To conclude, it is not necessary to go beyond the specific facts of this case in order to afford the defendant relief. Therefore, no attempt is made to determine precisely what the responsibility of the United States Government is for the information lodged in NCIC and what specific steps must be taken to insure an acceptable degree of accuracy. The Court has determined, however, that this type of infringement of the rights of the defendant, perpetrated primarily with the assistance of a mindless automation controlled by the government, cannot be tolerated. All evidence seized as a result of defendant's arrest must be suppressed.NOTES
 The issuing agency could have been the Monterey Police Department, The Monterey Park Police or the Monterey Sheriff's Office. The Monterey Police Department reported only that they had no outstanding warrant for the defendant.
 The Government's contention that the defendant could have been arrested for hitchhiking, a violation of N.R.S. 484.331, is irrelevant since that was not the offense for which he was arrested. Defendant's exhibit C, the booking sheet, indicates that defendant was initially charged with "Prob. Violation (NCIC)." Additional charges were brought only after the discovery of the shotgun.
 (a) The Attorney General shall (1) acquire, collect, classify, and preserve identification, criminal identification, crime, and other records; and (2) exchange these records with, and for the official use of, authorized officials of the Federal Government, the States, cities, and penal and other institutions. (b) The exchange of records authorized by subsection (a) (2) of this section is subject to cancellation if dissemination is made outside the receiving departments or related agencies. (c) The Attorney General may appoint officials to perform the functions authorized by this section. 28 U.S.C.A. § 534 (1968).
 NCIC A Tribute to Cooperative Spirit, reprinted from FBI Law Enforcement Bulletin, Feb. 1972, p. 2; DeWeese, Reforming Our "Record Prisons": A Proposal for the Federal Regulation of Crime Data Banks, 6 Rutgers-Camden L.J. 26, 30 (1974).
 National Crime Information Center (NCIC) Computerized Criminal History Program Background, Concept and Policy, approved by NCIC Advisory Policy Board, June 11, 1974, p. 3.
 Id. at 12. Further, NCIC sends printouts to each contributing agency to verify the accuracy of data on file. In the case of wanted persons, these printouts are sent every 90 days. NCIC A Tribute to Cooperative Spirit, reprinted from FBI Law Enforcement Bulletin, Feb. 1972, p. 4.
 The Tarlton court stated that on remand the district court was to determine what steps were necessary to insure reasonable accuracy after considering the needs of both the government and private individuals.

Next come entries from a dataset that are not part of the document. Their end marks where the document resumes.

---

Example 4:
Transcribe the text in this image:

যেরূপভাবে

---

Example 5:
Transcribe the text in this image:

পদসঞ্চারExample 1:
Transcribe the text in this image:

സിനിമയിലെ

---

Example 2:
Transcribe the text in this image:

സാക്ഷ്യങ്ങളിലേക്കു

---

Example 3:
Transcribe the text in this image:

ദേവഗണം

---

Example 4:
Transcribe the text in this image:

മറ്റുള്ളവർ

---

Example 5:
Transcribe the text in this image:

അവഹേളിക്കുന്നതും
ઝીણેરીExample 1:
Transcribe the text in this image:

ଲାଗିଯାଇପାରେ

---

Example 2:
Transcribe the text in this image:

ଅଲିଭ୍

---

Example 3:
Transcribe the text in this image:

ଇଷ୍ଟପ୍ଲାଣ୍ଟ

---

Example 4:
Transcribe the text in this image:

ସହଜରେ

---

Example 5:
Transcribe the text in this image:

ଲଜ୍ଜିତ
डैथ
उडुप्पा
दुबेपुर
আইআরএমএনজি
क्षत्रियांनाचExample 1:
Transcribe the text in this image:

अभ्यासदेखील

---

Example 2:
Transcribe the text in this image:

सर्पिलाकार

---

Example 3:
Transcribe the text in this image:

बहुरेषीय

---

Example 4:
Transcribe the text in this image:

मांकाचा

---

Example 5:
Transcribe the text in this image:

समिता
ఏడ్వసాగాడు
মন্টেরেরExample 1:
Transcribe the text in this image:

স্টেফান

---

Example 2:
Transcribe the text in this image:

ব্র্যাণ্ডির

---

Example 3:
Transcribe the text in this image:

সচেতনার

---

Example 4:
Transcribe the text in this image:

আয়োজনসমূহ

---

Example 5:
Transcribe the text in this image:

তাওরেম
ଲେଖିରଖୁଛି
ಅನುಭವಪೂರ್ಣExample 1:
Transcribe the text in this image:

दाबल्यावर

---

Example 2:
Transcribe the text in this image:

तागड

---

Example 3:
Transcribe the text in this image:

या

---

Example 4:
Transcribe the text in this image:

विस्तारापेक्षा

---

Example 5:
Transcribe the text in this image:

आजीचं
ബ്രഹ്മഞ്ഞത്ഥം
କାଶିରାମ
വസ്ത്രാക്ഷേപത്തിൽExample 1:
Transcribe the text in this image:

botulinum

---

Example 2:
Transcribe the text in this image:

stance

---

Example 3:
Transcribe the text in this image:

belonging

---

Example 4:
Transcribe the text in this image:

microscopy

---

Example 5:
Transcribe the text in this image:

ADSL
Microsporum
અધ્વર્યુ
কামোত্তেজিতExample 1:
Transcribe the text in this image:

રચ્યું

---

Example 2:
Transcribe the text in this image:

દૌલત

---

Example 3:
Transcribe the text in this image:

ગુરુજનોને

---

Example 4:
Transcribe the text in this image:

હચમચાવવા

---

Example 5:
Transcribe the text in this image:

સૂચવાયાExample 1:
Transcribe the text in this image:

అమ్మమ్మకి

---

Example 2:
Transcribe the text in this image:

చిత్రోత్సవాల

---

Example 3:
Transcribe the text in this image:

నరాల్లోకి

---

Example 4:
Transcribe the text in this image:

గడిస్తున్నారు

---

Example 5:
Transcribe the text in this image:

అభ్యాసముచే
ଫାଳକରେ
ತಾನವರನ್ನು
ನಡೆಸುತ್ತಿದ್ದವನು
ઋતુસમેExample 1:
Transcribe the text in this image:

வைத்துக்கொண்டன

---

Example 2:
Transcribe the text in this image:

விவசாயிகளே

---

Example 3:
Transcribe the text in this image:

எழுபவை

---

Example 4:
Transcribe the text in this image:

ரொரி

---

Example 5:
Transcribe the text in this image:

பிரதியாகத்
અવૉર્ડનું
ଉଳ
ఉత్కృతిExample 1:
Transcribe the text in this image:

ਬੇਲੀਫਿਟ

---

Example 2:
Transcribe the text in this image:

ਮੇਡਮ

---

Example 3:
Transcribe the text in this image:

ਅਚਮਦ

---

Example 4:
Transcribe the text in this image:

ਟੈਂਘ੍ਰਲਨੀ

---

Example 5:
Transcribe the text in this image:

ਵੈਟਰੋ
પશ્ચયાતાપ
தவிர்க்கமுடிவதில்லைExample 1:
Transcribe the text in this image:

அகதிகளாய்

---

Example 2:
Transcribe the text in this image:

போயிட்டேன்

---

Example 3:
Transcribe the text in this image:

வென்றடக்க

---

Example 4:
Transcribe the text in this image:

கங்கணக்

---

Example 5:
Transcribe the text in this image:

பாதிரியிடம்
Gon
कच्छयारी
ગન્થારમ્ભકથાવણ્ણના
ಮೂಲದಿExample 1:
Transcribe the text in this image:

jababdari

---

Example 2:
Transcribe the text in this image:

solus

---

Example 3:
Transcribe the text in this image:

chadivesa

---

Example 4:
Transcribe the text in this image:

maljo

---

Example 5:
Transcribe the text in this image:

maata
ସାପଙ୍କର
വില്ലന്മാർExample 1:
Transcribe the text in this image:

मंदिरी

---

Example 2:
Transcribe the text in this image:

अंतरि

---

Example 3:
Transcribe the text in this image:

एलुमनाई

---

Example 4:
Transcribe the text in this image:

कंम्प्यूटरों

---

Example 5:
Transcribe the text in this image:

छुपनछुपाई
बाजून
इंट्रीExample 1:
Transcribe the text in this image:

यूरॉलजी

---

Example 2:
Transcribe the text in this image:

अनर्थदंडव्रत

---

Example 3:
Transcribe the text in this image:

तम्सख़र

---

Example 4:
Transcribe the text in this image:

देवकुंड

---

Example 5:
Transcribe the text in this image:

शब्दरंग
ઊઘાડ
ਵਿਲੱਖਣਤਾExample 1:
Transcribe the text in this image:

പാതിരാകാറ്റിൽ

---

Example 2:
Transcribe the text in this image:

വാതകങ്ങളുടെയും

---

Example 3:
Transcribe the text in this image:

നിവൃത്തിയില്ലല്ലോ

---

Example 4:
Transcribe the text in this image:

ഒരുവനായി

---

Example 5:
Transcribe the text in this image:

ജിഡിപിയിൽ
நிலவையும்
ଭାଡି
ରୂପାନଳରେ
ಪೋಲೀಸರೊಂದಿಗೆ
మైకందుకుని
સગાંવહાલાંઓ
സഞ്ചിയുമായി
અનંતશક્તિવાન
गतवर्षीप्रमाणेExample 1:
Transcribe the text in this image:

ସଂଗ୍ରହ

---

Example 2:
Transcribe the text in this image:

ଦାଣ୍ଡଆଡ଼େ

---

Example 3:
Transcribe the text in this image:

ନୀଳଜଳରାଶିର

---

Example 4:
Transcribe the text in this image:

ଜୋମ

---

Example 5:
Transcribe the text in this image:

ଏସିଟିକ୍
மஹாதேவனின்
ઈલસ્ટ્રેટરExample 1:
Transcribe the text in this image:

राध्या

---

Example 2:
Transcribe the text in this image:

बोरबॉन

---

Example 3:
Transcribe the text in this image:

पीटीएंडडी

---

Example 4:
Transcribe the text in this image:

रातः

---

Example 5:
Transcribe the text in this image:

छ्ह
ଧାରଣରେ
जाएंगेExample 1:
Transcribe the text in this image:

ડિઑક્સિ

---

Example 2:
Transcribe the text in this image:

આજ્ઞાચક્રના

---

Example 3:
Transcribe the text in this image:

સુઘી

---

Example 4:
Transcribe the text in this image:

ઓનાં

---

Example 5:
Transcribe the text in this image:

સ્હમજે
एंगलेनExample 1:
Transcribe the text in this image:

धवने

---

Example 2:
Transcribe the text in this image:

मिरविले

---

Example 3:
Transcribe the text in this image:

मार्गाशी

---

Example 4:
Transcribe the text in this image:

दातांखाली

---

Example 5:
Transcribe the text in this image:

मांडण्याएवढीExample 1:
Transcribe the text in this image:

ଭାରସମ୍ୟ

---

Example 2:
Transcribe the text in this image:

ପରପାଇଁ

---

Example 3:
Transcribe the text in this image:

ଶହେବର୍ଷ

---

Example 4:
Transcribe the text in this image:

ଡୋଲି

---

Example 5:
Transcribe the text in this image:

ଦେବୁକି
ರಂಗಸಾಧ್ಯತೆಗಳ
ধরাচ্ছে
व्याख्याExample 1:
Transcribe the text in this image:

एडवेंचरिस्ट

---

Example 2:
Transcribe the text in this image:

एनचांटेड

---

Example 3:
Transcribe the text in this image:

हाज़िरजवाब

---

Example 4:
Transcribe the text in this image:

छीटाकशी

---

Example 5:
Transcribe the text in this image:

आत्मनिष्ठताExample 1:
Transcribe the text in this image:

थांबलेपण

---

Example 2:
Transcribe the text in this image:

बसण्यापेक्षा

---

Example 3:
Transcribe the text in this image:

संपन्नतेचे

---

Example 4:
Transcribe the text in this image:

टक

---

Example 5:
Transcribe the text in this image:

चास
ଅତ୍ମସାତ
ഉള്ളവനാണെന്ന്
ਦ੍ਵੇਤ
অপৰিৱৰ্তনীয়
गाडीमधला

 If convicted, the defendant faces a possible penalty of a $10,000 fine and 10 years in prison, or both, for each violation of the statute with which he is charged. 26 U.S. C.A. § 5871 (1974).
 The Court is cognizant of the Fourth Amendment basis for the arguments of counsel, but finds it unnecessary to focus on this line of analysis in order to reach a decision. Therefore, there is no need to resolve the issue of the status of NCIC as "reliable informant" so as to justify a warrantless arrest and search.